* Raw data
---+---
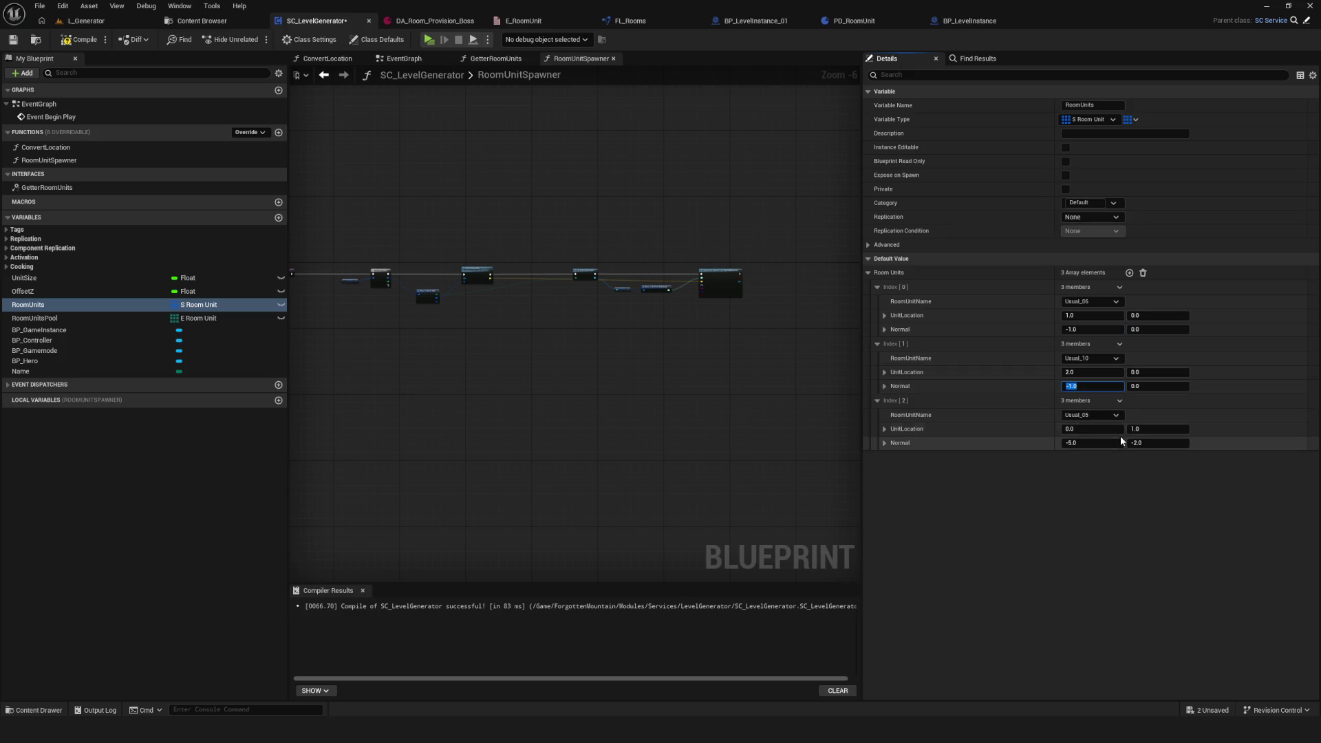
{"action": "left_click", "coordinate": [1090, 444]}
{"action": "type", "text": "0"}
{"action": "key", "text": "Tab"}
---+---
* Exercise objective
Which lines in the data above hold the string "text"? Return each of them.

* Exercise solution
{"action": "type", "text": "0"}
{"action": "key", "text": "Tab"}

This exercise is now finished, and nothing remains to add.